Records Start Marker

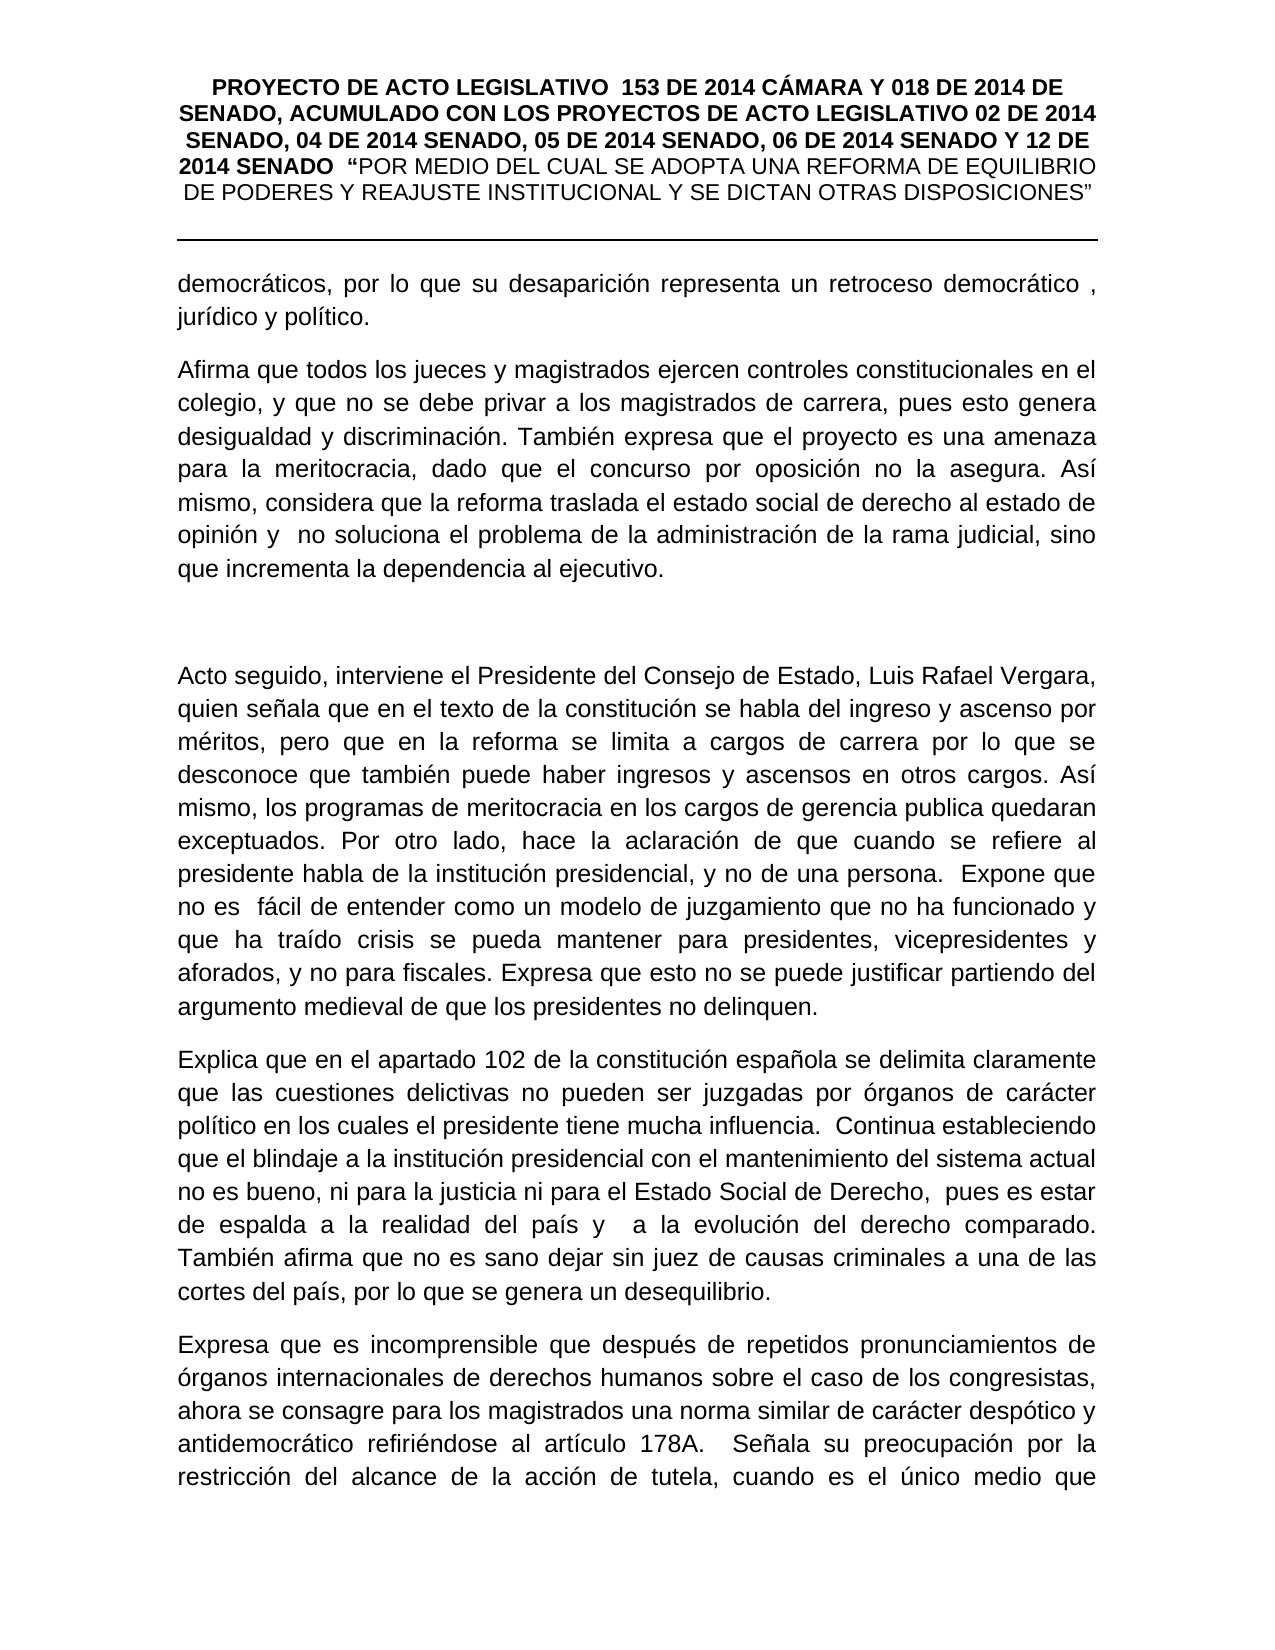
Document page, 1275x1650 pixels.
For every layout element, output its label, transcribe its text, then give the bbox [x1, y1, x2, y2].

text Explica que en el apartado 102 de la constitución española se delimita claramente que las cuestiones delictivas no pueden ser juzgadas por órganos de carácter político en los cuales el presidente tiene mucha influencia. Continua estableciendo que el blindaje a la institución presidencial con el mantenimiento del sistema actual no es bueno, ni para la justicia ni para el Estado Social de Derecho, pues es estar de espalda a la realidad del país y a la evolución del derecho comparado. También afirma que no es sano dejar sin juez de causas criminales a una de las cortes del país, por lo que se genera un desequilibrio. [177, 1045, 1098, 1305]
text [177, 268, 1098, 330]
text Acto seguido, interviene el Presidente del Consejo de Estado, Luis Rafael Vergara, quien señala que en el texto de la constitución se habla del ingreso y ascenso por méritos, pero que en la reforma se limita a cargos de carrera por lo que se desconoce que también puede haber ingresos y ascensos en otros cargos. Así mismo, los programas de meritocracia en los cargos de gerencia publica quedaran exceptuados. Por otro lado, hace la aclaración de que cuando se refiere al presidente habla de la institución presidencial, y no de una persona. Expone que no es fácil de entender como un modelo de juzgamiento que no ha funcionado y que ha traído crisis se pueda mantener para presidentes, vicepresidentes y aforados, y no para fiscales. Expresa que esto no se puede justificar partiendo del argumento medieval de que los presidentes no delinquen. [177, 661, 1098, 1020]
text Afirma que todos los jueces y magistrados ejercen controles constitucionales en el colegio, y que no se debe privar a los magistrados de carrera, pues esto genera desigualdad y discriminación. También expresa que el proyecto es una amenaza para la meritocracia, dado que el concurso por oposición no la asegura. Así mismo, considera que la reforma traslada el estado social de derecho al estado de opinión y no soluciona el problema de la administración de la rama judicial, sino que incrementa la dependencia al ejecutivo. [177, 355, 1098, 582]
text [177, 1330, 1098, 1491]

Records End Marker

## Your assignment
Could you copy out every line in the listing where the word "carrera" appears?

## Result for this exercise
text Acto seguido, interviene el Presidente del Consejo de Estado, Luis Rafael Vergara, quien señala que en el texto de la constitución se habla del ingreso y ascenso por méritos, pero que en la reforma se limita a cargos de carrera por lo que se desconoce que también puede haber ingresos y ascensos en otros cargos. Así mismo, los programas de meritocracia en los cargos de gerencia publica quedaran exceptuados. Por otro lado, hace la aclaración de que cuando se refiere al presidente habla de la institución presidencial, y no de una persona. Expone que no es fácil de entender como un modelo de juzgamiento que no ha funcionado y que ha traído crisis se pueda mantener para presidentes, vicepresidentes y aforados, y no para fiscales. Expresa que esto no se puede justificar partiendo del argumento medieval de que los presidentes no delinquen. [177, 661, 1098, 1020]
text Afirma que todos los jueces y magistrados ejercen controles constitucionales en el colegio, y que no se debe privar a los magistrados de carrera, pues esto genera desigualdad y discriminación. También expresa que el proyecto es una amenaza para la meritocracia, dado que el concurso por oposición no la asegura. Así mismo, considera que la reforma traslada el estado social de derecho al estado de opinión y no soluciona el problema de la administración de la rama judicial, sino que incrementa la dependencia al ejecutivo. [177, 355, 1098, 582]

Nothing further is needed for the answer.